Ask HN: Can one convert from a developer to a designer? - smallegan

Have you or someone you know done this? I'd love to hear about it! I constantly hear stories of designer learning to program but rarely the other way around. I guess this brings up the age old question "Can art be taught?"
======
bendmorris
"Can art be taught?" If not, then how do designers learn in the first place?

I'd say that, yes, those that possess one skill can also develop a second,
unrelated skill. Some people might have a natural affinity for both, others
will have to work harder. I don't think anyone that wants to become a designer
is totally incapable.

------
kls
When I started out the two where the same, you had to do development to do
design, the world has changed a good deal since then, I would say that the
fields started their split after Photoshop was out, but up to PS 3 I remember
designers writing their own plug-ins to do effects. I remember trading
homemade plug-ins for Photoshop on BBS boards.

More to the point, I think you can learn the techniques and train the eye, but
whether you can produce beauty with technique and an eye for design is
subjective at best.

I personally am good enough to do commercial art for web apps but I won't be
winning any fine art contests, I am fine with that because it is good enough
for what I do. When I used to do simulation, I had a friend who was great at
3d art, when I would look at his work and compare it to our work (the rest of
the teams) their was no comparison. He had a natural talent that none of us
could achieve, to the rest we where good but he was better in a league of his
own. He went on to work on the Polar Express and several other films, which in
the 3D segment of design that is the major leagues.

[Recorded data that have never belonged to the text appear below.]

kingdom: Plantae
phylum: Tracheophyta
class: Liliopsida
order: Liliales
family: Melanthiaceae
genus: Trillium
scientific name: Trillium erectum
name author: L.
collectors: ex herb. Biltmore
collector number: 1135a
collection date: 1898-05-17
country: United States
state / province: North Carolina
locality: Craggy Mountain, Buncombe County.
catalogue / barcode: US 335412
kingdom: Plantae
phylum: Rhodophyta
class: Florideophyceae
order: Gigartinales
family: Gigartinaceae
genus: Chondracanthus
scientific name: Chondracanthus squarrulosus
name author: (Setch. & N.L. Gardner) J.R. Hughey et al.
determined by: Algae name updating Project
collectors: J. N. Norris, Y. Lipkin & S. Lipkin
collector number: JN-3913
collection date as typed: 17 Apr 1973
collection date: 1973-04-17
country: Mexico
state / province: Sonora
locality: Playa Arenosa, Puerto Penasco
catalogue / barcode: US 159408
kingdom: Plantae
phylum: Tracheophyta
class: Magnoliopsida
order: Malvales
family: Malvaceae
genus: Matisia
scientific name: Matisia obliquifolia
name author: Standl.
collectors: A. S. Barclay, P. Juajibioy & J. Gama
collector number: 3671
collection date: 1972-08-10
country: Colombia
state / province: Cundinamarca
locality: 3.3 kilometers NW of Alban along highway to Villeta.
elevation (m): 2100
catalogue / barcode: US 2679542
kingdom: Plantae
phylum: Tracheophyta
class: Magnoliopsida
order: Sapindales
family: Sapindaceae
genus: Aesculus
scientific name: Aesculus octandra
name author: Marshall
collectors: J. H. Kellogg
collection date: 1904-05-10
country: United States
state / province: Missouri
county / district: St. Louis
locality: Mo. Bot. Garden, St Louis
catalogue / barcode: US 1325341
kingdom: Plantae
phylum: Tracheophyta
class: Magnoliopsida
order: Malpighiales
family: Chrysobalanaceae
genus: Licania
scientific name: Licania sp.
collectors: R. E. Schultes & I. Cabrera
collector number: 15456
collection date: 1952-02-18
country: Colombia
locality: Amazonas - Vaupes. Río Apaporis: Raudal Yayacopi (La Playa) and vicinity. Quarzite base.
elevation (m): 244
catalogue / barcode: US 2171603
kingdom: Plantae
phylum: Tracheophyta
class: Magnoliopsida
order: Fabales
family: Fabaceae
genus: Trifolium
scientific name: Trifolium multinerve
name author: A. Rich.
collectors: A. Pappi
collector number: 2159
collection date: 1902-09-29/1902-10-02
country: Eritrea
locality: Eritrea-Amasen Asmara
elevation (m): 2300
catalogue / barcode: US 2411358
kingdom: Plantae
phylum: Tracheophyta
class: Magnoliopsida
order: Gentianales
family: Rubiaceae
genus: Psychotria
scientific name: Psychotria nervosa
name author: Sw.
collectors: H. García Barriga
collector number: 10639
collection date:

The rest of the team (myself included) while good, would have never made it at
that level. That being said, many enjoyed long careers in simulation and game
development and where not affected by being the best 3D designer possible.

------
shiftb
Definitely possible.

2 Examples:

1\. Miche Capone - one of the founders of Photovoo and a mentor at 500
startups. I've worked with him before, fantastic designer. Got a CS degree,
never officially trained in design.

2\. Jason Putorti - Check out his linkedin profile. He got a Bachelors in CS
and Math.

I don't think it's easy, but like anything else, if you practice enough you
will get better.

(Note: I don't know Jason but his profile is public so I figured it's ok to
link to.)

------
stevenbrianhall
I've been in the process of converting for several years. I certainly wouldn't
claim to have "arrived" yet, but I think the process has been very good for
me.

It seems trite to say, but I believe that it's all about doing it. The most
useful thing I've found (and I do this not just with design, but with
programming) is to find something I like, and then re-create it. I'll see a
shot on dribbble (<http://dribbble.com>) and decide to create something
similar from scratch, by playing around in Photoshop until I get it right (or
close). If I get stumped, my last line of defense is to look up a tutorial on
the look I'm trying to achieve.

I would never publish anything I've created through this method, but the act
of purposeful creation gives me tools and techniques to use down the road.

------
sim0n
Like you said in your post, I have done the opposite myself and I started out
a designer creating pixel based isometric-style web designs and slowly
converted in to a developer. I'd say it's more than possible for someone to
become a designer after being a developer (my co-dev who is a designer is
slowly learning PHP and knows HTML/CSS fluently).